Pour clôturer sa première saison à la direction de l'Opéra de Lille, Barbara Eckle a eu l'heureuse idée de programmer cet ultime opéra de Mozart dans la mise en scène de Suzanne Andrade et Barrie Kosky créée à Berlin en 2012 et qui depuis, fait le bonheur des publics du monde entier. Ça se joue également à guichets fermés à Lille jusque fin mai. Il faut dire que cette version, très inventive, fait appel aux images et aux codes du cinéma muet, du film d'animation et de l'expressionnisme allemand des années 1920. Une façon de faire qui n'aurait sans doute pas déplu à l'ami de Mozart, Emanuel Schikaneder, librettiste et créateur de la Flûte enchantée en son petit théâtre populaire viennois où l'usage d'effets spectaculaires était de mise.
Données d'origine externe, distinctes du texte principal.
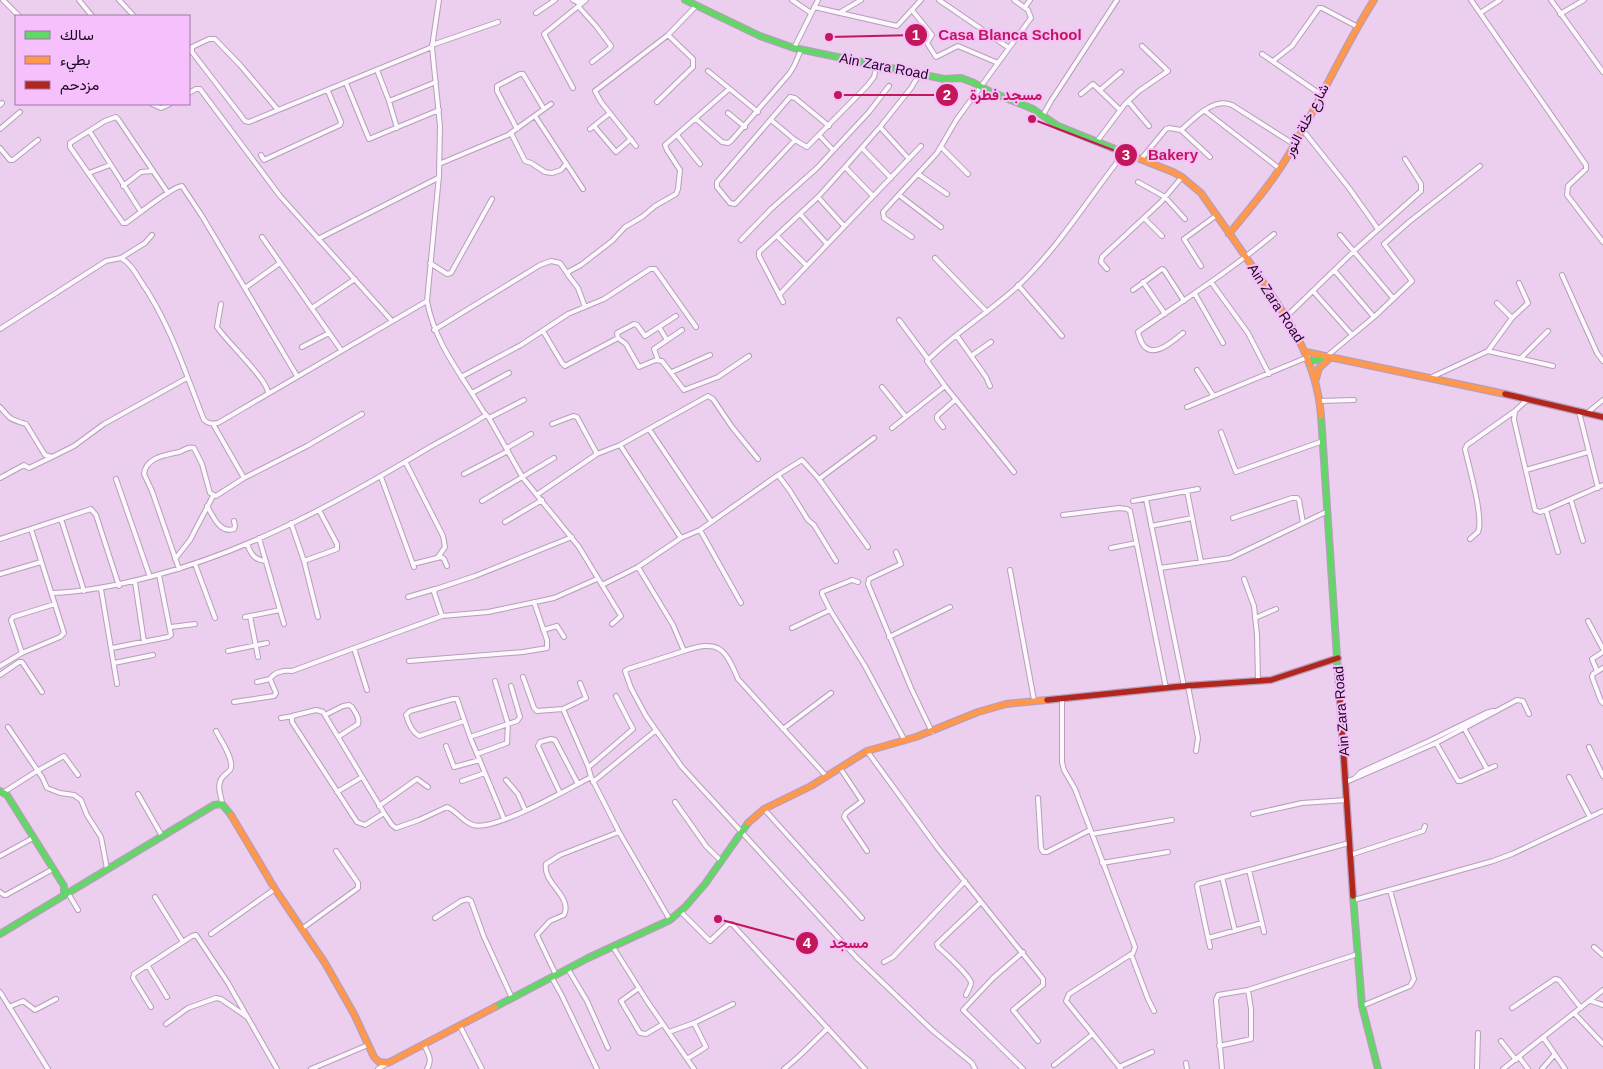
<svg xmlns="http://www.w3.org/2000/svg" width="1603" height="1069" viewBox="0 0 1603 1069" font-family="Arial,Vazirmatn,sans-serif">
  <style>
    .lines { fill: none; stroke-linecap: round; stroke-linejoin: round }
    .street-casing { stroke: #b69fb9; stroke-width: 6 }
    .fast-casing { stroke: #b69fb9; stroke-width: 8 }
    .slow-casing { stroke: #b69fb9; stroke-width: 8 }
    .jam-casing { stroke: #b69fb9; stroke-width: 8 }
    .street { stroke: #fcf8fd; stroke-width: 4 }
    .fast { stroke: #63d668; stroke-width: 5.5 }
    .slow { stroke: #ff974d; stroke-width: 5.5 }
    .jam { stroke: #b3261e; stroke-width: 5.5 }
    .labels { text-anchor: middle; stroke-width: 4; stroke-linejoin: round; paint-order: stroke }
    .street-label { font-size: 14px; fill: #19061c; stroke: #f6c0fd }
    .leader { fill: none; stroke: #c2185b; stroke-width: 2 }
    .callout-dot { fill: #c2185b; stroke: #f6c0fd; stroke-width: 2 }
    .mark-label { font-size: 15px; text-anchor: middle; font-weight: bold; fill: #fff }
    .callout-label { font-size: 15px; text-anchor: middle; font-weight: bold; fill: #c2185b; stroke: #f6c0fd; stroke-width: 4; stroke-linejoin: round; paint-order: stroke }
  </style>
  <rect width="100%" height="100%" fill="#ecceef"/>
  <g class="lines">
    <g class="street-casing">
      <path id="street" d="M3,0L19,16
        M79,0L92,16
        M119,0L134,16
        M439,0L432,47L440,126L439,176L427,301C435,344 461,374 483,411L489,418L523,478L579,547L602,585L638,567L681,538L700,530L778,475L802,460L819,479L868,547
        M573,0L577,2L582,1
        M792,0L811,13
        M939,0L1009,48
        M1471,0L1586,165V169L1568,186L1567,195L1603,242
        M1551,0L1603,72
        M578,6L596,26L611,46L610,48L592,62
        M814,7L897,26L921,0
        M1025,7L1030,0
        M912,10L932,35L927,43L936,57L958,46L998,63
        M536,13L555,0
        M839,13L861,0
        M1480,13L1500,0
        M1560,14L1584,0
        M432,45L498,22
        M794,48L818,0
        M1262,54L1320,94
        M1273,61L1292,46L1319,8H1322L1356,26
        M377,70L389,101L397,128
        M708,71L758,112
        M346,83L369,139L439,110
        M573,88L544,34L586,0
        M1100,90L1121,72
        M189,93L196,89H200L280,196L392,321
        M1081,94L1093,84L1119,109
        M389,101L436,82
        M1128,101L1149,126
        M657,102L693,67V59L668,35
        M152,104L161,108L170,104
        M0,105L2,103
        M278,110L241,66L215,39H209L192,47V52L245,121L249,122L432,47
        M1205,111L1280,169
        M728,113L745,127
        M1043,115L1051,101L1117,0
        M535,116L583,189
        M696,119L722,142L728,143L731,141L789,74L794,66L801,50
        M771,120L795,140L807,147L867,86L874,77L877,64
        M594,126L616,152L631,139
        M880,127L909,159
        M0,129L20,112
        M517,129L497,91V86L520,74H523L544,109
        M590,129L610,113
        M1302,129L1349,188L1378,229
        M1181,130L1210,157
        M90,132L141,212
        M511,133L525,161L531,163L545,172L552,173L561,170L566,164
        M677,135L700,164
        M819,135L833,150
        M795,140L735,204L730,203L717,187V182L790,97L795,98L829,126
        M1098,140L1125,104L1139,91L1168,71L1142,46
        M636,146L601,102L595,91L668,35L696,6
        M941,147L968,174
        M0,148L10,160H13L38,140
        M862,148L891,178
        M261,155L264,160L340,125L341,122L328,91
        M1142,158L1166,129L1169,128L1181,130C1194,119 1213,97 1232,105L1295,145
        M439,164L508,135L551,104
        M845,167L873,196
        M89,173L110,165
        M918,174L947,194
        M1138,182L1165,197L1185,219
        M123,186L141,172L152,171
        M168,193L118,119L116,117L105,121L70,143V147L123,223H126C136,216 173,186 182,186L202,216L297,376
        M899,195L941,227
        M818,197L844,226
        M800,214L827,244
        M1144,218L1162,236
        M1340,235L1393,298
        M777,236L806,265
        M262,237L341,350
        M912,237L884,218L883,212L937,153L957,119L1031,18L1028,10L1014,0
        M318,239L438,178
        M741,240L771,209L817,168L869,112L889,86
        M121,258L145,243L152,235
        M935,258L987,312
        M430,263L447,274L451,273L492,199
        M1201,266L1184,239L1217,215
        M1107,269L1101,262L1102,257L1161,202L1182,177
        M1334,270L1374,317
        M1562,275L1597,353L1603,361
        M1143,282L1165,314
        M1211,282L1248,333L1269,374
        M1018,285L1062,336
        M245,288L280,263
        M1133,290L1162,269L1164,270L1184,301
        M1313,291L1352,335
        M1195,294L1223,343
        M779,295L921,146
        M783,302L759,256V252L818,197L845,167L880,127L911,88L920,73
        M1497,303L1512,318
        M221,304L217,327C227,342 268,380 268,393
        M585,307L578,288L568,275V272L581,265L612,241L625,227L642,217L655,206L676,194L678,189L680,170L667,150L665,145L729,89
        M312,308L355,279
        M1287,316L1354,251L1421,191V184L1405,159
        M899,320L928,359
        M659,327L667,340
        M0,329L106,261L121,258C130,263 135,272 140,280C170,323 185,372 204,420C209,424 212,424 218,423L427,301
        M434,330L540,265L551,261L560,263L567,273
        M543,331L562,363L565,366L618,338L626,344L639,367L656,360L662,361L684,390L718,377L749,356
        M1183,333C1173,341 1152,361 1142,343C1140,339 1139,337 1138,332C1184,300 1231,270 1274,234
        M957,336L986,377L990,386
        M618,338L617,333L634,324L637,325L645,336L676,316
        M302,347L329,333
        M1488,351L1553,366
        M971,356L991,342
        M1327,356L1374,317L1412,281L1384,244L1409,222L1480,166
        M1521,358L1548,331
        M658,360L654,349L682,330
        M1197,370L1213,395
        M672,372L710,355
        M461,377L521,345L568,314L604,299L650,269H655L696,327
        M1432,377L1488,351L1512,318L1528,303L1519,283
        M882,387L906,417
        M472,393L509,373
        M1528,399L1515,411L1514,420L1535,510L1540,512L1546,510L1603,485
        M1320,401L1354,400
        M0,407C11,420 10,419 26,424L45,455L52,457L74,446L104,424L187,378
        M1187,407L1308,357
        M1579,412L1598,488
        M1587,413L1603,400
        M489,418L524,400
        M213,424L244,478
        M552,424L573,416L577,417L597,454
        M943,427L937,419V416L956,399
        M892,428L945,386
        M649,429L711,521
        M1221,432L1236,472L1323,441
        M620,445L681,538
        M507,448L531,434
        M406,463L443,536L445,547L438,557
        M1526,470L1588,452
        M1014,472L945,386L927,361C953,334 990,312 1018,286C1060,246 1089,197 1125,152
        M464,474L508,451
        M778,475L790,491L808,520L814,525L836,561
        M381,477L414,567
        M0,478L24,465L29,468L52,457
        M116,479L150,577
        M819,479L874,438
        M1187,491L1201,562
        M538,494L597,454L620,445L708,396L713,399L732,427L758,459
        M1146,499L1184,686
        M1571,500L1583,541
        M482,501L554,458
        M1133,501L1198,489
        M207,506C213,516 220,534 234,529L235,526L234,521
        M1546,510L1558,552
        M1063,515L1119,508L1127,509L1130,511L1166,688
        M1233,518L1292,498H1297L1299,500L1303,523L1328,511
        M61,519L84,591
        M505,522L542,500
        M291,523L304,561L318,617
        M1151,526L1192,518
        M700,530L741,603
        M259,538L284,624
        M0,539L91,509L96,515L119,586
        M1470,539L1478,532C1484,518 1469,467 1465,449L1467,445L1515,411
        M247,544C251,554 254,560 266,561
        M1111,548L1136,543
        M896,552L901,564L869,579L868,584L911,688L932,732
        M175,559L190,540L213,496
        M304,561L337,549V544L319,510
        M195,564L215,618
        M413,564L441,557L444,559L447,566
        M638,567L673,625L684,651L628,669L625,671L631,688L646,716L682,767L856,957L932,1030L972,1063L975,1069
        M1160,568L1230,558L1303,523
        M179,569L152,491L144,474C146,457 166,455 179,452C185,450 188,446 194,448L202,464L210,493L216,496L244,478L307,446L362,414
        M1010,570L1034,700
        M0,574L41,562
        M1244,579L1254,606L1257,635L1258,681
        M135,582L144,642
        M602,585L621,616L612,624
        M101,589L117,684
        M52,593C87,592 119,585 153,576C252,550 342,500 430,447C449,436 468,427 486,415
        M408,597L435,589
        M830,610L822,594V592L852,580L858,582
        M250,616L258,657
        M442,616L434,592L436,589L475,576L572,537
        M245,617L280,610
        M1255,618L1276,609
        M1588,621L1603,649
        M171,627L195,624
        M792,628L830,610L865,666L905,741
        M543,630L557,626L564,637
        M889,637L950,607
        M112,648L168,637L171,635L159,575
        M354,648L367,690
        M228,651L267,643
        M684,651C718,640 724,646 738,679L827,777
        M22,653L11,620L13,617L55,604
        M409,661L523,652L547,648V640L534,602
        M114,663L153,655
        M0,666L22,653L60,637L64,633L31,529
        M1603,668L1593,674L1592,677L1601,701L1603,703
        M1597,671L1592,659L1603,652
        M0,675L19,662H22L42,692
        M523,677L534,708L537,711L563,709L588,766L591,777
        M257,682L270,679C274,672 284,670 292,671L442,616L488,612L554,598L597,579
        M1188,686L1198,738L1196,751
        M1062,698V762L1064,770L1075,789L1135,947L1133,953L1069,994L1066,1001L1121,1069
        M234,702L274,696L276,693L270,679
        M563,709L586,698L580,683
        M325,715L343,706L349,705L352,707C355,712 360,718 358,724L338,737
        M281,718L294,716
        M464,721L419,736C412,732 408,722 406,715L410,711L453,699H457L470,737L504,819
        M8,727L42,777L47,788L60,793L74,795L81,800L87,815L101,837L107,869
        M1464,728L1487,769
        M783,729L831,693
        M216,731C220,739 236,762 230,770C226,775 221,776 220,782C217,790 222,796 222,804
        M470,737L508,724L495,681
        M1436,743L1458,781H1461L1495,766
        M446,746L454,767L480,760
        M1589,747L1603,776
        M867,751L937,847L1043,979V985L1013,1010L1038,1041
        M477,754L507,743L508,724L517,721L520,717L511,686
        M588,766H590L633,729L616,696
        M840,768L862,801L846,813L844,817L867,851
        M1569,777L1590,817
        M1355,778L1361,772L1431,740L1486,713L1493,711
        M506,780L518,794L525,810
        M462,781L485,773
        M593,782L655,731
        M1346,782L1436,743L1517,700L1523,701L1529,714
        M4,792L37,771L64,756L78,775
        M337,792L362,777
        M560,793L538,746L540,742L551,739L555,740L578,784
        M138,794L162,836
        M1038,798L1041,848L1043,852H1047L1090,830
        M675,802L706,846L721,861
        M379,806L417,779L428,787
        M764,809L862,918
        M384,813L365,825L357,822L292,722V716L316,710L323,712L384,813L392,825L396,828L419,820L447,807C457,811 463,822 473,825C494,832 570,788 591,777L619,832L670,920
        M1253,814L1302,803L1347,800
        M1092,834L1172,820
        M1350,855L1423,831L1425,826
        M0,856L33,838
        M1102,863L1168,852
        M1249,870L1262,923L1208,938L1197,886L1198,884L1349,843
        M1222,877L1235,931
        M0,892L4,895H6L53,869
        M68,893L78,910
        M155,897L183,942
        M1354,900L1493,861L1512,854L1603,811
        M681,912L710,941L728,924H732L865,1069
        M435,918L461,901L468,899L471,901L484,937L512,998
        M1262,923L1264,932
        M303,928L358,888V883L336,851
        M211,934L275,889
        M1208,938L1210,947
        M613,947L647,1001L694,1069
        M1594,947L1603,955
        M1131,954L1148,999L1154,1011
        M884,962L893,957L965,881
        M148,966L167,997
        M568,969L587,1001L608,1048
        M556,975L537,935L550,921L564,915C573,896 542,883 546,864L560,855L619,832
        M552,978L561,994L597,1069
        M639,988L621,1001L640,1033L646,1034L663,1024
        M0,992L48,1069
        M966,995C967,992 971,986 971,983C971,977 944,952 938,947L937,944L981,902
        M1591,1001L1603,1005
        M1362,1006L1410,986L1414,979L1390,890
        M9,1007L23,1001L35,1010L56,999
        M151,1007L133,978L134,974L192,936L196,935L228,983L277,1069
        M1512,1008L1555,979L1559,980L1581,1008
        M1574,1013L1603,1044
        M166,1024L188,1008L216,998L221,999L247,1017
        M460,1026L482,1069
        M669,1032L694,1023L733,1004
        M1543,1037L1565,1069
        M1501,1041L1516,1060
        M424,1045C428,1053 433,1060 427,1069
        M1219,1046L1251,1039V1009L1248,990
        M1519,1057L1528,1069
        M687,1059L706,1047L694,1023
        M1186,1063L1187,1069
        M1054,1065L1093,1034
        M1119,1067L1152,1052
        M311,1069L368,1045
        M378,1069L388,1063
        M784,1069C800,1057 813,1042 828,1028
        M1023,1069L963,1010L993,978L1023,952
        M1222,1069L1216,1000L1218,995L1248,990L1358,954
        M1477,1069L1478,1033
        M1503,1069L1603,990
        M1542,1069L1555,1054"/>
    </g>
    <g class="fast-casing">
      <path id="fast" d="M685,0L760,36L794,48L944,79L961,78L972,82L989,91L1033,109L1058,126L1130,155
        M1310,361L1330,358
        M1321,416L1338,672
        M0,791L7,795L64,886V895
        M1353,896L1362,1006L1378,1069
        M0,934L214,805L222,804L231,815
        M495,1007L588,958L670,920L685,907L705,884L748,823"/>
    </g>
    <g class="slow-casing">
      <path id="slow" d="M1130,155L1173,172L1182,177L1201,193C1219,219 1238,245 1256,272C1287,316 1317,360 1321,416
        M1229,234C1250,208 1272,183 1289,154C1319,104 1342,50 1374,0
        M1306,352L1505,394
        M1316,379L1319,368L1330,358
        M231,815L275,889L325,963L354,1014L374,1057L379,1062L388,1063L495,1007
        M748,823L764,809L811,786L867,751L916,737L978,712L1006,704L1047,700"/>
    </g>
    <g class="jam-casing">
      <path id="jam" d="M1505,394L1603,417
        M1338,672L1353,896
        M1047,700L1184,686L1271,680L1338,658"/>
    </g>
    <use href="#street" class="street"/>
    <use href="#fast" class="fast"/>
    <use href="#slow" class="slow"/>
    <use href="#jam" class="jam"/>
  </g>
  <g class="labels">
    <g class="street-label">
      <text transform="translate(884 66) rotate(11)" y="5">Ain Zara Road</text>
      <text transform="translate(1306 120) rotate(-62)" y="5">شارع خلة النور</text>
      <text transform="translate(1276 303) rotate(57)" y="5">Ain Zara Road</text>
      <text transform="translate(1341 711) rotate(-94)" y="5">Ain Zara Road</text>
    </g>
  </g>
  <path class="leader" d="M829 37L916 35M838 95L947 95M1032 119L1126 155M718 919L807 943"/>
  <g class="callout-dot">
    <circle cx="829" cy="37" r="5"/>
    <circle cx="838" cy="95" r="5"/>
    <circle cx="1032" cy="119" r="5"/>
    <circle cx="718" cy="919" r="5"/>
    <circle cx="916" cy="35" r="12"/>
    <circle cx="947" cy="95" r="12"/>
    <circle cx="1126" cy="155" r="12"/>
    <circle cx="807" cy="943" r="12"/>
  </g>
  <g class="mark-label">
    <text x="916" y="40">1</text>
    <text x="947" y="100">2</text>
    <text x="1126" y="160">3</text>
    <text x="807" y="948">4</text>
  </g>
  <g class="callout-label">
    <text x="1010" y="40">Casa Blanca School</text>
    <text x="1006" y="100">مسجد فطرة</text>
    <text x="1173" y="160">Bakery</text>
    <text x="849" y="948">مسجد</text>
  </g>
  <rect x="15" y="15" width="175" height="90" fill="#f6c0fd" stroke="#9e76a3"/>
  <rect x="25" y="31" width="25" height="8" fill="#63d668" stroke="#9e76a3"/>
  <text x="60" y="40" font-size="15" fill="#19061c">سالك</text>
  <rect x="25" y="56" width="25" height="8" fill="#ff974d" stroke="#9e76a3"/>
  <text x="60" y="65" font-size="15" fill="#19061c">بطيء</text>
  <rect x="25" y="81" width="25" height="8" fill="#b3261e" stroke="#9e76a3"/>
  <text x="60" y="90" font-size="15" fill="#19061c">مزدحم</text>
</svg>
Des trouvailles, gags et effets visuels, il y en a ici à profusion, un peu trop peut-être même au risque, à la longue, de prendre le pas sur la portée symbolique et philosophique du propos inspiré de la pensée des Lumières, à laquelle Mozart et Schikaneder étaient fort attachés. Mais ne boudons pas notre plaisir.

Imaginez donc un mur d'images animées, percé sur trois étages de portes pivotantes permettant l'apparition-disparition des protagonistes, dont les moindres mouvements seront millimétrés, réglés comme papier à musique.

De la musique, il y en a de toutes les couleurs, on peut faire confiance à Mozart et ici, au très jeune et élégant chef italien Riccardo Bisatti, conduisant l'Orchestre national de Lille sur des tempos bien choisis.

Les parties parlées initiales sont avantageusement supprimées et remplacées par des intertitres, comme dans les films muets, accompagnés ici au pianoforte (Galina Ermakova).